Page extract -
* start *
[Power9] Allow gpr callee saved spills in prologue to vector registers rather than stack
AcceptedPublic

Authored by syzaara on Oct 27 2017, 1:18 PM.

Details

Summary

Currently in llvm, CalleeSavedInfo can only assign a callee saved register to stack frame index to be spilled in the prologue. We would like to enable spilling gprs to vector registers. This patch adds the capability to spill to other registers aside from just the stack. It also adds the changes for power9 to spill gprs to volatile vector registers when they are available. This happens only for leaf functions when using the option -ppc-enable-pe-vector-spills.

Diff Detail

syzaara created this revision.Oct 27 2017, 1:18 PM

This is pretty neat.

Is the CFI limitation temporary? I imagine that you can use MCCFIInstruction::createRegister to indicate that the value that used to be in the GPR is now in the vector register?

Will be also be able to use this same infrastructure in order to save callee-saved condition registers to otherwise available GPRs (instead of to the stack)?

This is pretty neat.

Is the CFI limitation temporary? I imagine that you can use MCCFIInstruction::createRegister to indicate that the value that used to be in the GPR is now in the vector register?
* end *
Goal -
Answer these questions from the patch review page:
1. Who authored the revision, and on what date?
2. Which command-line option enables spilling general-purpose registers to vector registers, and for which kind of function?
3. Which function does a commenter suggest for indicating that a value formerly in a general-purpose register now resides in a vector register?
The records are independent material and bear no relation to the patch review page.

(Stored entries)
* start *
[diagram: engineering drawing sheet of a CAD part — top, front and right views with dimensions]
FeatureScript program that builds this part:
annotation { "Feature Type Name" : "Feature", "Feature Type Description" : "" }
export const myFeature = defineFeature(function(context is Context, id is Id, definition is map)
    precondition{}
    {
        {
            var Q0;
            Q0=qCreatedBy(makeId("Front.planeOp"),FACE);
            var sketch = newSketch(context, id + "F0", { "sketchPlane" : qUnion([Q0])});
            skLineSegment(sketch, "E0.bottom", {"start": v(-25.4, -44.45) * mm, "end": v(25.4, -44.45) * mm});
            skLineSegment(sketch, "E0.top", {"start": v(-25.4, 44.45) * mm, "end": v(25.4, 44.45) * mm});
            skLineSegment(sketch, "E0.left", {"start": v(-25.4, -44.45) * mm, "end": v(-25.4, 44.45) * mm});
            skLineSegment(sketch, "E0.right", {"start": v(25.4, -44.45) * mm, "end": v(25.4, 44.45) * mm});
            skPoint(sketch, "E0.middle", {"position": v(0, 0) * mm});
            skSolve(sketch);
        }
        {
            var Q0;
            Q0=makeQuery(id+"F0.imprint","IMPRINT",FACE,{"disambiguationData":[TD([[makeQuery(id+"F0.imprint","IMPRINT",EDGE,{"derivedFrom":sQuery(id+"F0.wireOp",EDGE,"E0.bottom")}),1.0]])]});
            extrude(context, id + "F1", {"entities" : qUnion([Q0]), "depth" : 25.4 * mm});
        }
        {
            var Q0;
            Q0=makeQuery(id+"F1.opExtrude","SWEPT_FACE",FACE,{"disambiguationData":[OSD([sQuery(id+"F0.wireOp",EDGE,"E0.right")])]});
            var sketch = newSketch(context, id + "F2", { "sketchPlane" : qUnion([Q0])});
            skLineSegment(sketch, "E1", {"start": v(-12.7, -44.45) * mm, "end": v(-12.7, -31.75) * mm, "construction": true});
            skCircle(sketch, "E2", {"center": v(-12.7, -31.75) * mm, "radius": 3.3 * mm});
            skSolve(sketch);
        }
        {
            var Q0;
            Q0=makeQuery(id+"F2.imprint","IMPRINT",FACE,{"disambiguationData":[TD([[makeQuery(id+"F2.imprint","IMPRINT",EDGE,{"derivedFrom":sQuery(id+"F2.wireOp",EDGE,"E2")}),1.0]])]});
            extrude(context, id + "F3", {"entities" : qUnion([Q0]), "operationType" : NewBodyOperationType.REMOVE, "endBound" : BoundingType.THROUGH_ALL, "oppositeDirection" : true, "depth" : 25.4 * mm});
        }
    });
* end *
The reply -
1. syzaara, on Oct 27 2017.
2. The option -ppc-enable-pe-vector-spills, and only for leaf functions.
3. MCCFIInstruction::createRegister.